One of the bigger pieces of NBA analytics industry news over the offseason was Brian Kopp leaving STATS, Inc. to head up Catapult Sport’s North American operations. Kopp had spearheaded the efforts to first get the SportVU system into all 29 NBA arenas. More importantly, from a public perspective, was his role in ensuring that access to a subset of SportVU-derived data was available on NBA.com.

Entering the second season of the SportVU era, I spoke with Ryan Warkins, Assistant Vice President of STATS and Kopp’s primary replacement, about the transition, changes and improvements in the underlying technology, adoption within the league and a hint of what’s going to be new for this year.

Q:  Are you the new Mr. SportVU?

Ryan Warkins: I prefer not to go by that term! It’s been a transition from me being the day-to-day support for [NBA] teams to me being out there to grow the business by both by supporting the teams and putting together our own [internal] team that can fulfill that support. We’ve added a new Basketball Manager. He [Charlie Rohlf] was actually a four-year manager at Duke under Coach K. He’s a world-class programmer as well. So his ability to know the game and then decipher and make sense of the data has been awesome in terms of our growth. Adding him to the team has definitely made my job and the transition [after Kopp left for Catapult] easier.

 

Having someone who “speaks basketball” to interface with teams?

The things he can do to create new data points, instead of me trying to explain how something should look, he can just go ahead an do it.

Can you tell me more about the your current role as well as what is entailed by the “basketball manager” role? How much of the league is actively taking advantage of that support?

My day-to-day role is overseeing the application development. Our web platform that people [inside the league] are using on a day-to-day basis to gain access to the data.

And then on the SportVU side, the underlying technology to push the product forward. How do we make this better? How do we push the product forward in terms of the live environment and get access to the data sooner? I oversee that and a team of three data analysts and Charlie.

Charlie’s role is then to work with the developer on both [internal] teams, application and SportVU development to make sure he’s bridging the gap between client [team/franchise] need and what’s actually possible from a development standpoint. So with Charlie and the analysts they support the daily calls from the teams. So if a team calls in and says “hey we want to run this kind of query” Charlie or the analysts will field that call, will understand what they [the NBA team] is looking for and will work to get that data into the team’s hands.

In terms of use, I’d say about tw0-thirds of the league is actively using our web platform. And there is also a small subset of teams that are taking in our raw [XML] files and are doing the coding and analysis in-house. We don’t have a lot of daily interaction with them, we don’t really know what they are doing with the data. Maybe they are doing a lot, maybe not so much and they just don’t have questions for us but it’s hard for us to pinpoint.

 

What are some of the improvements that have been made in the system itself in the last few months?

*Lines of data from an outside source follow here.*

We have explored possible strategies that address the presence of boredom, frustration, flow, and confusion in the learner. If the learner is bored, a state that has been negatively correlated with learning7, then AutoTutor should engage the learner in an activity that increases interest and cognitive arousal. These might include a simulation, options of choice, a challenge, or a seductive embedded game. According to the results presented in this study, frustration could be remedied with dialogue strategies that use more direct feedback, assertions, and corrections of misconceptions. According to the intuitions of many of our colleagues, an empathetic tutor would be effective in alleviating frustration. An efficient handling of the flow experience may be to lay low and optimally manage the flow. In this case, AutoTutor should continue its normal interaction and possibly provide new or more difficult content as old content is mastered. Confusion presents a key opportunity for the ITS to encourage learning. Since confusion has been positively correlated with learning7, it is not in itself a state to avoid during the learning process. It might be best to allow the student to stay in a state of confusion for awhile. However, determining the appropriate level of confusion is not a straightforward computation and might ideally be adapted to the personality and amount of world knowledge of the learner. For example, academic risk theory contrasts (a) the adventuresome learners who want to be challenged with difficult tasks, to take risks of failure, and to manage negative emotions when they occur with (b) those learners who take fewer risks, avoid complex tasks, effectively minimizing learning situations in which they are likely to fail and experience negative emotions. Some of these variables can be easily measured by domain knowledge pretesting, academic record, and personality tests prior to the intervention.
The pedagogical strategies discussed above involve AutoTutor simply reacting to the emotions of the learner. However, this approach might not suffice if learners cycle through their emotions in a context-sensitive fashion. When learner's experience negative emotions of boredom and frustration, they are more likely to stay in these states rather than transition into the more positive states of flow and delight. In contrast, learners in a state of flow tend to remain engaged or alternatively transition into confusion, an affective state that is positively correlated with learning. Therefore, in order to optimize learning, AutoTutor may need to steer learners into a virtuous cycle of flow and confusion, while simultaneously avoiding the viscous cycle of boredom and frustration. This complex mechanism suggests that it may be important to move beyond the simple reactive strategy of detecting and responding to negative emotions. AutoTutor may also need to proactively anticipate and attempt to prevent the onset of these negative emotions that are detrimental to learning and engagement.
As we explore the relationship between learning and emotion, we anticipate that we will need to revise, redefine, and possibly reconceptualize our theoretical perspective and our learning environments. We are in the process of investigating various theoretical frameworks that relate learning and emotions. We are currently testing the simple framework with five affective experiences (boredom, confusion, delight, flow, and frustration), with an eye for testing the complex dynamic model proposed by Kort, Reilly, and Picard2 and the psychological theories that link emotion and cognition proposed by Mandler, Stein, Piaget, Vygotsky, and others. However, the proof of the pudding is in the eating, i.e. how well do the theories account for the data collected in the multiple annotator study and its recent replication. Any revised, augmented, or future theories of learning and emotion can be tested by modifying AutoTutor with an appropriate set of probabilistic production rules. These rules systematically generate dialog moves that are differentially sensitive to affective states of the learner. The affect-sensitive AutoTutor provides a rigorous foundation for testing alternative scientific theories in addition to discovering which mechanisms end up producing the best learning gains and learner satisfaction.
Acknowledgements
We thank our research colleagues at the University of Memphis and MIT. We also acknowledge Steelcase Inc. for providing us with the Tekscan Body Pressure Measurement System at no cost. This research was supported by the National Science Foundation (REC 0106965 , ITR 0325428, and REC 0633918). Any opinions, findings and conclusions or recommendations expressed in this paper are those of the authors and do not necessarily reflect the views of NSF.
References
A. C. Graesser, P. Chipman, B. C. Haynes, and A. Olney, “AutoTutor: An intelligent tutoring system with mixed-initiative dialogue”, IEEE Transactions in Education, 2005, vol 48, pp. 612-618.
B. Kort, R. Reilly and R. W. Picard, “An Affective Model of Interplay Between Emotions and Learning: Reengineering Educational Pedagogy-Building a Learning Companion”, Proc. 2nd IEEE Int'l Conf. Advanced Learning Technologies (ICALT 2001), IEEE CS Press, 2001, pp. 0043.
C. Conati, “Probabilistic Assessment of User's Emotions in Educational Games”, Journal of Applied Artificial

We’ve looked hard at our algorithms and how we can use more physics within the data to read more ‘character flaws’ looking at the jerseys.[1. SportVU identifies players on the floor by reading jersey numbers] If the system reads a “6” of a jersey that looks a lot like an “8” crumpled up. So figuring out how that happens and patterns of movement we can go ahead and fix some of those in terms of the technologies a rely less on the operators.[2. Two individuals present at each game which assist the system by responding to prompts such as when the system is unable to identify players on the floor] We’ve made improvements to understanding what happens when players run by each other or bump into each other on the floor just making sure to understand that when a player is running full speed he’s not going to [suddenly] change direction. So understanding that when players cross paths keeping those paths consistent, things like that.

We’ve also been working with the league on workflow. We’re hoping by January 1st to be able to produce everything by the end of a game. Right now we’re delivering stuff the next morning to teams in terms of some of our more intensive algorithms. We’re looking to move that forward to allow for teams to have access to our whole suite of data at the end of games. A lot of that will move downstream and will allow our live data to be that much more powerful.

Does this mean better real-time data to the fan or are you focusing primarily on the data to the teams?

Both. We have daily interactions with the team at NBA.com, working with their group to decide which data to expose to the public. Some of it is sensitive information. Certain [NBA] teams don’t want certain data points out there, so that’s always a balance. There’s also the danger of too much information for groups of fans. There are the die-hard group that really wants to dive into this data, but how do we make this data interesting to someone like my father who might not even be a box-score guy? How do you make that jump and make it applicable? We could be watching a game and I could say “the Bulls ran that ICE to perfection, really downed that pick-and-roll effectively, Hinrich did a great job fighting over the screen” that’s already too much information for my dad who wants to complain about people traveling. So how do you bridge that gap?

 

How much of a priority is integration with the media, having SportVU-based metrics become part of the game presentation?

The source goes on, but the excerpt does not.